◆ **Work request**
The entries must be set down again word for word; no pictures belong in the copy.

◆ **Dataset excerpts**
··········

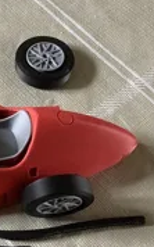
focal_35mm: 74
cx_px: -44
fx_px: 498
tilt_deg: -58.7
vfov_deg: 27.9
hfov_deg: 16.6
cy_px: 115
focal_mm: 3.3
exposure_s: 1/60
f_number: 2.4
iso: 250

··········

◆ **Expected output**
focal_35mm: 74
cx_px: -44
fx_px: 498
tilt_deg: -58.7
vfov_deg: 27.9
hfov_deg: 16.6
cy_px: 115
focal_mm: 3.3
exposure_s: 1/60
f_number: 2.4
iso: 250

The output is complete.